Было этому господину не более сорока лет. Лицо его поражало бледностью. Его подтачивал какой-то таинственный недуг. Он побывал у самых знаменитых в Валенсии докторов, ездил и в другие города советоваться с другими знаменитостями, но тайна его рокового недуга оставалась невыясненной. Родом он был из Альберике. В этом селении он унаследовал от родителей богатые земли, но продал их, чтобы избавиться от общения — порой весьма неприятного — с испольщиками, арендаторами или, в случае если бы он сам занимался своим хозяйством, с алчными работниками. Сбежав ото всех забот, он жил в Валенсии наедине со своими мыслями — а мысли его были сосредоточены на его болезни, — жил в небольшой квартире на улице Эмбахадор-Вич. Я посетил его два-три раза. И всегда он был очень внимателен, немногословен и щедро дарил книги. Он покупал все лучшее, что появлялось в печати, и не стремился хранить книги для себя. Навязчивая мысль, что жить ему осталось недолго, породила в нем полнейшее равнодушие ко всем земным вещам. Книги он раздаривал друзьям и знакомым.
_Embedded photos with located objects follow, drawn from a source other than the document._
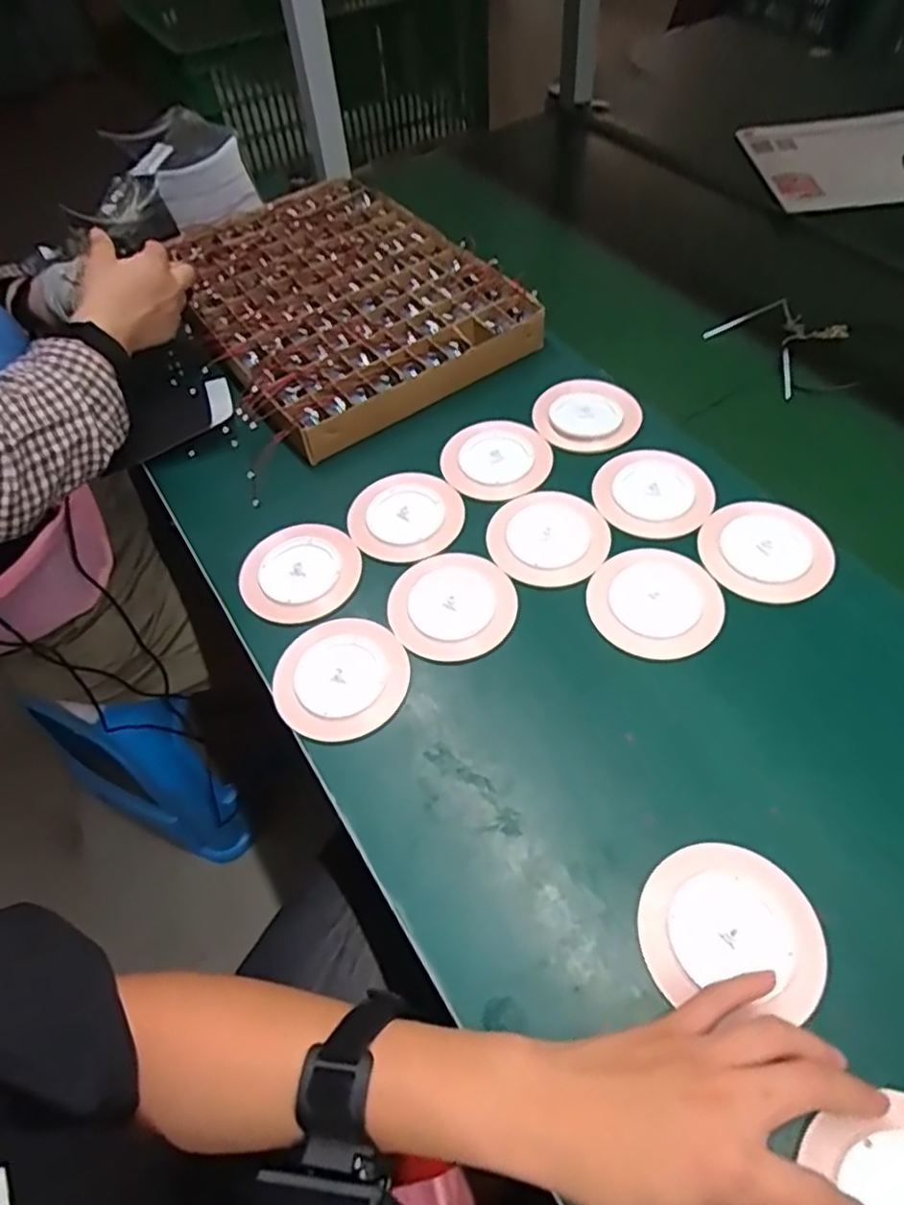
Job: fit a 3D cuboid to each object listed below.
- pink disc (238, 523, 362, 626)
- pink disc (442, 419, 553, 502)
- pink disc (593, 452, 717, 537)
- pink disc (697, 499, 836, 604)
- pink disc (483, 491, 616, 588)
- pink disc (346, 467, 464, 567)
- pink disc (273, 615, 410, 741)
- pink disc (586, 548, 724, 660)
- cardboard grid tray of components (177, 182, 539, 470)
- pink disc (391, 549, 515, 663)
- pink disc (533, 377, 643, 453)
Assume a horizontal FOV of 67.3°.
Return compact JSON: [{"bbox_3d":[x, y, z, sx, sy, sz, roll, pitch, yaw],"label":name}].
[{"bbox_3d":[-0.129,-0.027,0.570,0.098,0.007,0.093,-3,56,4],"label":"pink disc"},{"bbox_3d":[0.042,-0.135,0.629,0.096,0.009,0.093,-3,56,4],"label":"pink disc"},{"bbox_3d":[0.175,-0.099,0.591,0.098,0.009,0.092,-3,56,4],"label":"pink disc"},{"bbox_3d":[0.251,-0.044,0.545,0.094,0.012,0.097,-3,56,4],"label":"pink disc"},{"bbox_3d":[0.081,-0.058,0.572,0.098,0.008,0.093,-3,56,4],"label":"pink disc"},{"bbox_3d":[-0.040,-0.076,0.599,0.095,0.011,0.100,-3,56,4],"label":"pink disc"},{"bbox_3d":[-0.083,0.054,0.513,0.096,0.006,0.100,-3,56,4],"label":"pink disc"},{"bbox_3d":[0.156,-0.003,0.526,0.096,0.007,0.095,-3,56,4],"label":"pink disc"},{"bbox_3d":[-0.136,-0.348,0.771,0.299,0.048,0.421,-31,58,-16],"label":"cardboard grid tray of components"},{"bbox_3d":[0.000,-0.001,0.541,0.097,0.009,0.096,-3,56,4],"label":"pink disc"},{"bbox_3d":[0.129,-0.181,0.652,0.099,0.016,0.087,15,59,16],"label":"pink disc"}]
У Леопарди в его «Detti memorabili di Filippo Ottonieri»[78]
говорится об одной из мучительнейших трагедий, какие только могут терзать человека. Вы горячо любите больного человека, и человек этот постепенно, почти незаметно для вас, от года к году, от месяца к месяцу, меняется из-за болезни. Когда-то, вначале, у вас сложился некий образ этого человека, но образ меняется. Меняются цвет лица, черты, выражение, меняются жесты. Бледный господин находился все время рядом со мною. Я видел его в течение девяти месяцев учебного года. После экзаменов я уезжал в деревню. А возвращаясь, снова видел этого человека на том же месте, за соседним столиком. Но он уже отличался от того, которого я оставил. Многое, конечно, еще сохранялось от того, прежнего. И все же у меня было предчувствие, скорбное предчувствие, что будущей осенью, после учебного года и после лета, в еще оставшихся изначальных чертах этого человека я обнаружу новую убыль. Так и случалось. У него дома, в чистых, светлых комнатах, мы, беседуя — почти всегда о книгах, — никогда не делали ни малейшего намека на его недуг, ни он, ни я. Я знал, что он терпеть не может говорить о своей персоне. На этот счет у меня был опыт после нескольких случаев в начале нашей дружбы, когда я пробовал деликатно высказывать сожаление по поводу его болезни. Полноте, будь что будет. Не стоит об этом говорить. И действительно, мы об этом больше не говорили. Но я замечал — такие вещи невозможно скрыть, — что его гложет навязчивая идея о его недуге. Я видел это по случайным, неожиданным мелочам: то он слишком долго молчит, то нахмурит брови, произнося, казалось бы, вполне безмятежные слова, то приложит руку к груди, а то вдруг, с удрученным лицом, даст безмолвно понять, что у него нет будущего.Через три, четыре, шесть лет он каждый раз был другой. Если бы кому-нибудь показать его портрет десятилетней давности, а потом его самого, каков он сейчас, никто бы не поверил, что это один и тот же человек. В моем друге изменилось все. Пожалуй, даже фигура стала другой. Словно бы он весь сжался, уменьшился, утончился.